My husband has Parkinson’s with Lewy Body. The Dr says he is “end stage.” Lately, he has been having hallucinations, imagines he is going somewhere or that someone is coming over, he thinks we have had conversations that we have not had, and he often says things that make no sense at all. He uses incorrect words or names. When I am confused by what he says, he gets angry with me, even accuses me of trying to make him crazy so I can “put him away.” Lately, he has made comments that make me uneasy. He has been talking about dying, which is not new. But he has talked about the dog dying; that he dreams of killing the dog. This dog is a service animal as well as a beloved pet. I told the LPN about his comments. She said she has not had a patient do that before. She had no advice except that I not leave him alone with the dog. Anyone else had such an issue?
My husband has Stage 4 Parkinson's and last week on Monday and Tuesday dealt with Hallucinations where my husband was yelling and screaming that there were people trying to attack him and he had to get to the staircase to get away from them.
The next day called his Neurologist and told him what happened and his Dr put him on QUETIAPINE and it seems to help.
Last month at 2 am and another night at 11:30 had another episode of yelling and screaming and very agitated so when l talked to his Neurologist he said that what he was experiencing what something called SUNDOWNERS because these episodes happens late at night also Psychosis
Meanwhile, make your home as safe as possible - no weapons, keep items that could be used as weapons (ropes/cords, knives, heavy items...) secured. If you feel the pet is going to be injured, get the animal to a safe place with a family member or friend until your loved one's mentation improves. If you feel threatened, call 911.

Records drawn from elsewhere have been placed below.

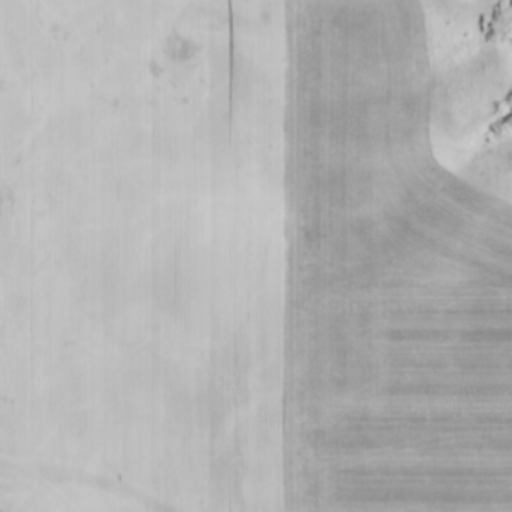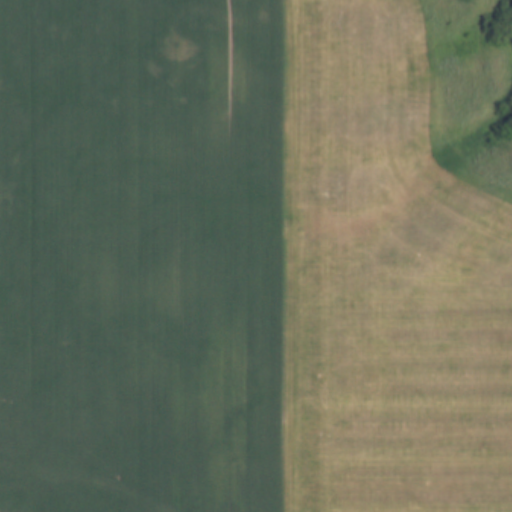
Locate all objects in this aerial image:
road: (285, 255)
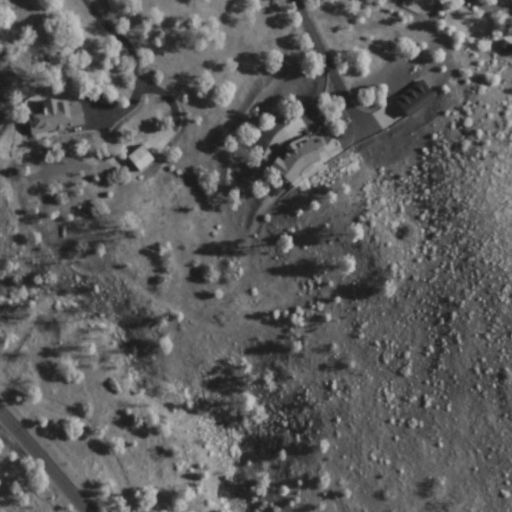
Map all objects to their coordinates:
building: (415, 98)
building: (57, 117)
building: (142, 158)
building: (301, 160)
road: (45, 457)
building: (184, 469)
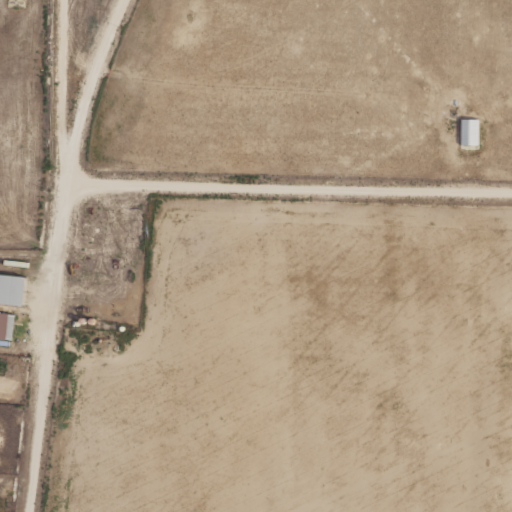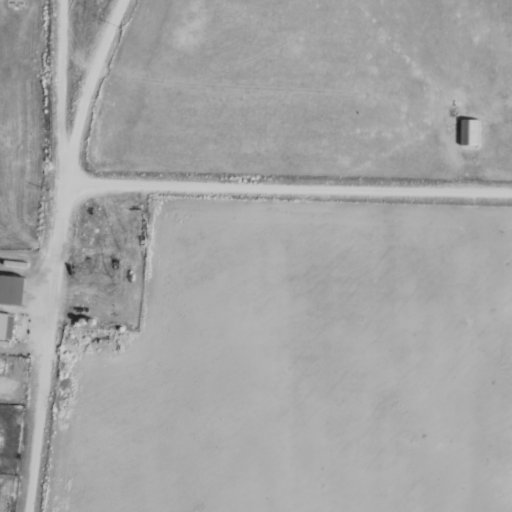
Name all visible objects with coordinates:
road: (62, 86)
road: (277, 86)
building: (468, 131)
road: (199, 183)
building: (15, 262)
building: (11, 288)
building: (12, 289)
building: (83, 319)
building: (93, 320)
building: (76, 322)
building: (2, 323)
building: (6, 325)
building: (9, 326)
building: (121, 327)
building: (4, 341)
road: (46, 341)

So please do make sure he is not alone with the dog, and do start thinking about a facility, it's time to start looking ahead because this is not going to get better.

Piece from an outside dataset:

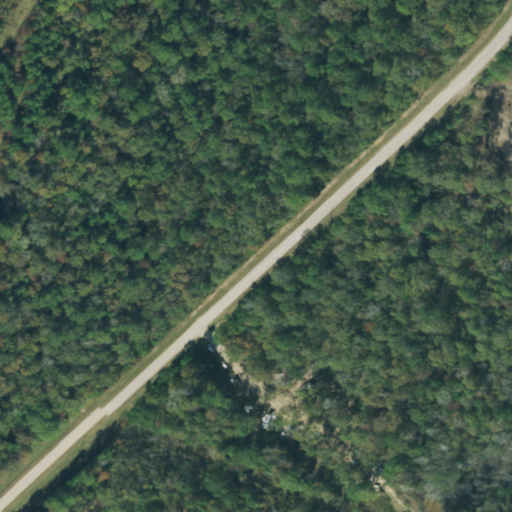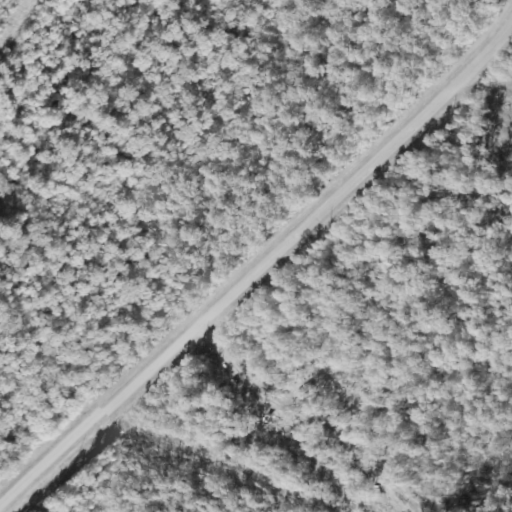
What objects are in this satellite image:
road: (260, 269)
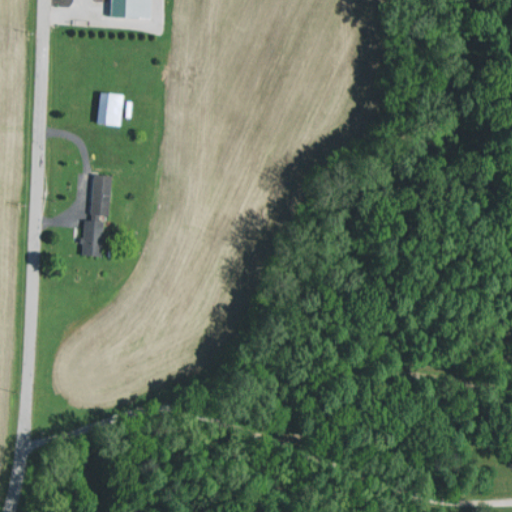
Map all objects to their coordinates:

We are here to help support you though this very difficult time. Best of luck, to you
what is PD-5 programme? My husband is reaching advanced stage of Parkinson.
Yes, I had a brother with Lewy's.
Yes, the hallucinations are horrifically REAL at the time they are being suffered. That is to say the sufferer can give a very detailed description of what they are seeing.
You say your husband becomes upset when you are "confused by his hallucinations". Does that mean you are arguing with him about them, correcting him about them? Because with your long history with him you certainly do know better than to do such a thing?
Now we are down to what to do about hubby and the dog.
To be honest, this isn't about the dog at all.
This is about your hubby and his end stage Lewy's.
You are in charge now of one of the toughest decisions of your life. You husband, imho should be placed now, for his own safety and for the safety of ALL OTHERS including the dog, you and the LPN.
I am so very sorry. This is terribly sad. My brother died of sepsis before his Lewy's could progress further than a few short lived hallucinations and full blown dementia. I will be forever grateful for that, as he was.
If DH is at the end of his life and you are getting "burned out, angry, depressed, short tempered", and now with talk of killing the dog, have you considered placement for him? For your sake as well as the dogs. He can easily turn against you if his brain damage sends him the wrong message. I'd take this situation seriously if I were you.
Best of luck to you.
"I am caring for my husband, who is 77 years old, living at home with age-related decline, alzheimer's / dementia, anxiety, depression, incontinence, and mobility problems.
...Six grown children, seven grandchildren, one great grandchild. None live close. None visit due to fights with my husband. Husband fell, had brain bleed, 12 weeks in hospital and rehab. Developed MRSA, had surgery, developed C-Dif. On IV antibiotics. Came home with pic line and continued IVs that I administered. Developed Lewy Body dementia. I asked for help but system determined Medicare would not pay for home health care beyond monthly home visits and medication management. He was released in wheelchair. Thru self care and exercise, he is now able to walk, though very shaky and weak. Intermittent bouts of dementia and depression. I am getting burned out, angry, depressed, short tempered. "
Since your husband is at home, and based on your profile info he seems to still have some mobility, if he ever owned guns or hunting rifles I would discretely remove those completely. When my SFIL was doing the same thing (threatening to shoot us, his family) we did this, but also was told by social services that the police (and social services) would not enter the house if they were unsure firearms were present.
If he is not on medications for his depression, anxiety, hallucinations, why not? If he is, then I'd ask his doctor about adjusting his meds. He needs help regulating his emotions and it's merciful to do it by any means, including medication.